## Travail demandé
[1] Relevez toutes les personnes désignées par leur nom dans le texte de lecture.
[2] Reproduisez sans aucune modification le passage du texte de lecture qui s'ouvre sur les mots « La Garonne étant » et s'achève sur « environs de Bordeaux. ».

En 1766 il achète une belle maison bourgeoise à Isle Saint-Georges au bord de la Garonne près du Rabey,  une demeure du XVII-XVIIIème siècle nommée Montigny du nom de ses anciens propriétaires fondateurs.
Il faut avoir présent à l'esprit que la Garonne, n'étant pas encore barrée par le Pont de Pierre de Bordeaux, permettait aux navires de remonter aussi loin que la marée montait On peut donc imaginer qu'il était possible à notre marin de mettre son bâtiment au mouillage devant chez lui.

Dans l'acte notarié d'achat de cette maison il est qualifié de Chevalier de l'Ordre Royal & Militaire de Saint Louis, Capitaine des Vaisseaux du Roy.

Il a été rapporté par tradition orale que lorsqu'il séjournait à Montigny et hissait son pavillon personnel, les bateaux passant en Garonne lui devait le salut. 

Désormais il partage son temps entre l'Isle Saint-Georges et Morlaix.

En 1770, au moment de la grande inondation, il se trouve à Cambes en compagnie de l'abbé Pierre Laville, curé de l'Isle. Ce dernier, dans la relation du débordement, écrit : 

« … il passa la rivière pour donner du pain et du secours à tous les habitants de notre ilsle, il en tira plusieurs de leur maison malgré le grand courant des eaux qui coupèrent les câbles des navires à Bordeaux ... » 

Cette attitude courageuse et décidée, bien dans son tempérament de combattant, 1ui valut un surcroît de popularité et de gloire comme on peut en juger par le texte ci-dessous écrit plus de soixante ans après : 

Extrait de «La Morale en Action », manuel scolaire des élèves des écoles militaires sous le titre de Triomphe de la Charité et de la Modestie. 

«... De Graincourt, dans «Histoire des Hommes Illustres de la Marine Française» rapporte un fait bien honorable à de Cornick.

La Garonne étant débordée, les matelots les plus hardis n'osaient s'exposer à la violence du courant qui semblait devoir tout emporter. M. de Cornick fut réduit à forcer, le pistolet à la main, quatre des plus vigoureux d'entre ces matelots à monter avec lui dans un canot qu'il tenait près de la maison qu'il habitait aux environs de Bordeaux.

## Données extraites

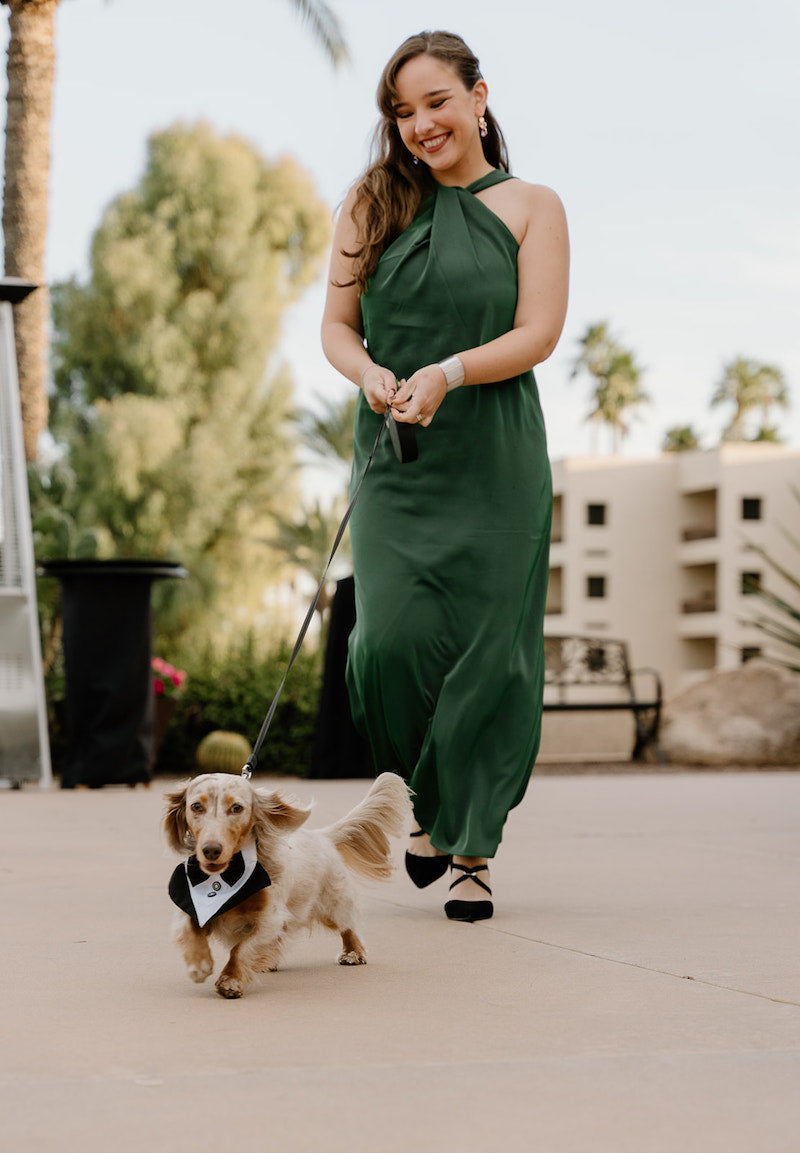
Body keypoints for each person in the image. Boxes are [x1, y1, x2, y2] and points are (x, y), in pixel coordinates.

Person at [321, 30, 569, 921]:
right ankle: (423, 801)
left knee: (490, 661)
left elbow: (538, 332)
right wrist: (371, 375)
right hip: (397, 459)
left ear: (478, 97)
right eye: (402, 110)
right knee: (387, 644)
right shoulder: (371, 201)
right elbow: (338, 328)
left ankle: (471, 850)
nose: (420, 124)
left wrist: (448, 372)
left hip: (494, 455)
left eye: (435, 102)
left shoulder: (533, 205)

## Corrigé des exercices
[1]
- l'abbé Pierre Laville
- De Graincourt
- M. de Cornick

[2]
La Garonne étant débordée, les matelots les plus hardis n'osaient s'exposer à la violence du courant qui semblait devoir tout emporter. M. de Cornick fut réduit à forcer, le pistolet à la main, quatre des plus vigoureux d'entre ces matelots à monter avec lui dans un canot qu'il tenait près de la maison qu'il habitait aux environs de Bordeaux.